Records from a dataset
============================================================

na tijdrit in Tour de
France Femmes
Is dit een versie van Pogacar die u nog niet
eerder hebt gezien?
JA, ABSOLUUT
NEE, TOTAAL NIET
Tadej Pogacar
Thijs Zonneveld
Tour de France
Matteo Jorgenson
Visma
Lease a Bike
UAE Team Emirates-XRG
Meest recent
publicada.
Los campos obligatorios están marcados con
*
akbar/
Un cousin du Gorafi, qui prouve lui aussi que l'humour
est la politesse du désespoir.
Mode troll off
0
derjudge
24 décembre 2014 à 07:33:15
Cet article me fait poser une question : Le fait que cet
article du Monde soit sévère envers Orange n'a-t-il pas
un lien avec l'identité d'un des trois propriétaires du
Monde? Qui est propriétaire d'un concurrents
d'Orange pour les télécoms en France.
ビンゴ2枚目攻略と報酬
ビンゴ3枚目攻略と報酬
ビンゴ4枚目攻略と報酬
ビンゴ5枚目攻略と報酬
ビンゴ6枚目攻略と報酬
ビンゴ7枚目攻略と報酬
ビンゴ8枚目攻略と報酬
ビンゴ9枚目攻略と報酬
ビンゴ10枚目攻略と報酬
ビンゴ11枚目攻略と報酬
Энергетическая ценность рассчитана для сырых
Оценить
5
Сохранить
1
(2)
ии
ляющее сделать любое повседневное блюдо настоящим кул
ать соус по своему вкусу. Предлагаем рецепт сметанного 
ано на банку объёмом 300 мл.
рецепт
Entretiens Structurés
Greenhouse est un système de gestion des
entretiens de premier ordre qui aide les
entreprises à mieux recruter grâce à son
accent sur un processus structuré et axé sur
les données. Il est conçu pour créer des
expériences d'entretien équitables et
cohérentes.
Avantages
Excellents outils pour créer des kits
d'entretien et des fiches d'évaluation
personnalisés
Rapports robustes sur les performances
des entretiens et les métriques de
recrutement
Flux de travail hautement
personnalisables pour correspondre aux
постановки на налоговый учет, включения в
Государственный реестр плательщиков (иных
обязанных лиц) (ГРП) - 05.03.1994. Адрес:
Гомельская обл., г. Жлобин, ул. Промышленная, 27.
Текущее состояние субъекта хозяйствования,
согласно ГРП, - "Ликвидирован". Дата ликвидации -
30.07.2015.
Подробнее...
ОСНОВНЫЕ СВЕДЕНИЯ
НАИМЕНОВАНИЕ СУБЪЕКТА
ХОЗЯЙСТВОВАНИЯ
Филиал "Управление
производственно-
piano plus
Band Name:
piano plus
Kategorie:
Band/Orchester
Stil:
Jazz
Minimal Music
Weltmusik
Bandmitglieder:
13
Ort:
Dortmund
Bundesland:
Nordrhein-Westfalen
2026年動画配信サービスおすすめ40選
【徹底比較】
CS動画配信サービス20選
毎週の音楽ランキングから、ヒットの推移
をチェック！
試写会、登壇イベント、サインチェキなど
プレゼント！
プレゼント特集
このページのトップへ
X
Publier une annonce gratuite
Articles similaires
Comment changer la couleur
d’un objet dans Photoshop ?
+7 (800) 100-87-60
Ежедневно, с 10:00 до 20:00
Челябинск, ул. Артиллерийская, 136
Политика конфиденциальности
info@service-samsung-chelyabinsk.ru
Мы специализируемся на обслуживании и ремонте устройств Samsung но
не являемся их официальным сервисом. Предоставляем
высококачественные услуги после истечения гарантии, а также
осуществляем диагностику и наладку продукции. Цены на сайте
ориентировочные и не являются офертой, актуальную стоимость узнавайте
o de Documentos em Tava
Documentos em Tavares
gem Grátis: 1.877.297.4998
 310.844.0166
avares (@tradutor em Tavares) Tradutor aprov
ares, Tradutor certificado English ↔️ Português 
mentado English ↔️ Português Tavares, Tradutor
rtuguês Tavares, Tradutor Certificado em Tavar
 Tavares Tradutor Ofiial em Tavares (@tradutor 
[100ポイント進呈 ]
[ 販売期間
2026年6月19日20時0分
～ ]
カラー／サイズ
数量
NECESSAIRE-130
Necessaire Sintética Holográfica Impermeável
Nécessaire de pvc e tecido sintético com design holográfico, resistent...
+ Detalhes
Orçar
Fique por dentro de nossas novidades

============================================================

_Directions for this task_
Your answer should be an exact transcription of the data above.

_Written response_
na tijdrit in Tour de
France Femmes
Is dit een versie van Pogacar die u nog niet
eerder hebt gezien?
JA, ABSOLUUT
NEE, TOTAAL NIET
Tadej Pogacar
Thijs Zonneveld
Tour de France
Matteo Jorgenson
Visma
Lease a Bike
UAE Team Emirates-XRG
Meest recent
publicada.
Los campos obligatorios están marcados con
*
akbar/
Un cousin du Gorafi, qui prouve lui aussi que l'humour
est la politesse du désespoir.
Mode troll off
0
derjudge
24 décembre 2014 à 07:33:15
Cet article me fait poser une question : Le fait que cet
article du Monde soit sévère envers Orange n'a-t-il pas
un lien avec l'identité d'un des trois propriétaires du
Monde? Qui est propriétaire d'un concurrents
d'Orange pour les télécoms en France.
ビンゴ2枚目攻略と報酬
ビンゴ3枚目攻略と報酬
ビンゴ4枚目攻略と報酬
ビンゴ5枚目攻略と報酬
ビンゴ6枚目攻略と報酬
ビンゴ7枚目攻略と報酬
ビンゴ8枚目攻略と報酬
ビンゴ9枚目攻略と報酬
ビンゴ10枚目攻略と報酬
ビンゴ11枚目攻略と報酬
Энергетическая ценность рассчитана для сырых
Оценить
5
Сохранить
1
(2)
ии
ляющее сделать любое повседневное блюдо настоящим кул
ать соус по своему вкусу. Предлагаем рецепт сметанного 
ано на банку объёмом 300 мл.
рецепт
Entretiens Structurés
Greenhouse est un système de gestion des
entretiens de premier ordre qui aide les
entreprises à mieux recruter grâce à son
accent sur un processus structuré et axé sur
les données. Il est conçu pour créer des
expériences d'entretien équitables et
cohérentes.
Avantages
Excellents outils pour créer des kits
d'entretien et des fiches d'évaluation
personnalisés
Rapports robustes sur les performances
des entretiens et les métriques de
recrutement
Flux de travail hautement
personnalisables pour correspondre aux
постановки на налоговый учет, включения в
Государственный реестр плательщиков (иных
обязанных лиц) (ГРП) - 05.03.1994. Адрес:
Гомельская обл., г. Жлобин, ул. Промышленная, 27.
Текущее состояние субъекта хозяйствования,
согласно ГРП, - "Ликвидирован". Дата ликвидации -
30.07.2015.
Подробнее...
ОСНОВНЫЕ СВЕДЕНИЯ
НАИМЕНОВАНИЕ СУБЪЕКТА
ХОЗЯЙСТВОВАНИЯ
Филиал "Управление
производственно-
piano plus
Band Name:
piano plus
Kategorie:
Band/Orchester
Stil:
Jazz
Minimal Music
Weltmusik
Bandmitglieder:
13
Ort:
Dortmund
Bundesland:
Nordrhein-Westfalen
2026年動画配信サービスおすすめ40選
【徹底比較】
CS動画配信サービス20選
毎週の音楽ランキングから、ヒットの推移
をチェック！
試写会、登壇イベント、サインチェキなど
プレゼント！
プレゼント特集
このページのトップへ
X
Publier une annonce gratuite
Articles similaires
Comment changer la couleur
d’un objet dans Photoshop ?
+7 (800) 100-87-60
Ежедневно, с 10:00 до 20:00
Челябинск, ул. Артиллерийская, 136
Политика конфиденциальности
info@service-samsung-chelyabinsk.ru
Мы специализируемся на обслуживании и ремонте устройств Samsung но
не являемся их официальным сервисом. Предоставляем
высококачественные услуги после истечения гарантии, а также
осуществляем диагностику и наладку продукции. Цены на сайте
ориентировочные и не являются офертой, актуальную стоимость узнавайте
o de Documentos em Tava
Documentos em Tavares
gem Grátis: 1.877.297.4998
 310.844.0166
avares (@tradutor em Tavares) Tradutor aprov
ares, Tradutor certificado English ↔️ Português 
mentado English ↔️ Português Tavares, Tradutor
rtuguês Tavares, Tradutor Certificado em Tavar
 Tavares Tradutor Ofiial em Tavares (@tradutor 
[100ポイント進呈 ]
[ 販売期間
2026年6月19日20時0分
～ ]
カラー／サイズ
数量
NECESSAIRE-130
Necessaire Sintética Holográfica Impermeável
Nécessaire de pvc e tecido sintético com design holográfico, resistent...
+ Detalhes
Orçar
Fique por dentro de nossas novidades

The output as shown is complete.